L'histoire :
6000 $ n’ont pas suffi à faire le bonheur d’Huckleberry Finn. Aussi a-t-il décidé de se faire passer pour mort, afin de se faire oublier définitivement. C’est d’ailleurs caché dans les roseaux qui bordent le Mississipi que le garnement observe ses anciens concitoyens et amis (dont ce brave Tom Sawyer) venus en bateau sur le fleuve lui rendre un dernier hommage. A peine a-t-il quitté son poste d’observation, que son attention est attirée par un filet de fumée : y aurait-il quelqu’un d’autre sur l’île où il s’est caché ? De fait, en s’approchant, il reconnait Jim, l’esclave de Miss Watson. D’abord effrayé (c’est pas tous les jours qu’on discute avec un mort !), Jim lui explique qu’il s’est enfui. L’esclave avait, en effet, surpris sa maitresse en train de négocier sa revente à un marchand qui projetait de l’emmener vers le sud. A la nuit tombée, Jim a gagné l’ile Jackson, pour qu’à son tour, on l’oublie un peu. Quelques poissons grillés plus tard, c’est au tour d’Huck de fournir quelques explications… Pour sûr, la veuve à qui on l’avait confié le nourrissait copieusement. Pour sûr, elle s’occupait bien de lui… Pour sûr, les bondieuseries, les difficultés à tirer sur sa bouffarde quand bon lui semblait, l’agaçaient un peu. Mais pas de quoi mettre les bouts. C’est plutôt le retour dans sa vie d’un père alcoolique et violent, prêt à tout pour récupérer le magot de son gamin qui allait lui faire prendre sa décision…
Ce qu'on en pense sur la planète BD :
Plus de 30 ans après sa première parution en Italie, les éditions Gallimard et Lorenzo Mattotti offrent une seconde jeunesse aux Aventures d’Huckleberry Finn, en l’agrémentant d’une sympathique colorisation et d’un nouveau format (à l’italienne… un comble !). Comme l’explique l’auteur lui-même dans une judicieuse postface, cet album constitue véritablement le point de départ de sa carrière dans la bande dessinée.

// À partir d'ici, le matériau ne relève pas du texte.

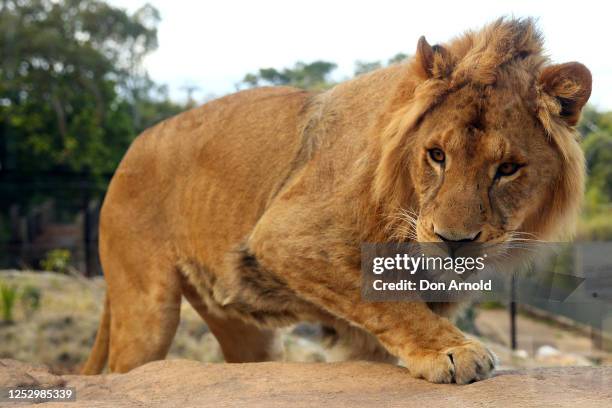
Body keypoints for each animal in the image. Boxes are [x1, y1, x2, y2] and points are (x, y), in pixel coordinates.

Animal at [81, 17, 588, 384]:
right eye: (437, 155)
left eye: (508, 169)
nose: (453, 241)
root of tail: (132, 147)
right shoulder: (283, 236)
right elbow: (387, 295)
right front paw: (454, 351)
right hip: (146, 310)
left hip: (248, 332)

Encore balbutiant, mais plein de promesses, le dessin de Mattotti est ici déjà gourmand de rondeurs, avide à parfaire les trognes en peaufinant leurs expressions, affamé de fluidité. En tous cas, déjà bien en place pour livrer au cordeau l’atmosphère de l’un des plus célèbres romans américains. Encensée pour la force de son style, cette suite de Tom Sawyer joue le vivifiant chaud-froid en mêlant avec intelligence de géniales bouffées libertaires et un réalisme cru. Notre jeune héros, après avoir empoché fortune, trouvé toit et éducation, mettra les bouts en compagnie d’un esclave en fuite, pour une virée sur le Mississipi pleine d’enseignements. Sa naïveté alliée à une lucidité sans faille, un sens de la débrouillardise et une bonté innée, nous attrapent de bout en bout au rythme d’une bordée de rencontres savoureuses. Découpé par Lorenzo Mattotti et Antonio Tettamanti, le récit reprend en l’épurant le fil linéaire de l’œuvre originale. Difficile, en 120 planches (à l’italienne, soit une soixantaine dans un format classique), de livrer une adaptation exhaustive. Du coup, happé par ce voyage, on est frustré d’arriver si rapidement à bon port (on passe peut-être rapidement d’un « événement » à l’autre). En tous cas, l’esprit est là. Fidèle à Twain : noir comme il faut, drôle au bon moment, ouvrant la réflexion avec une certaine sagesse, et attachant en moins de deux à cet étonnant gamin.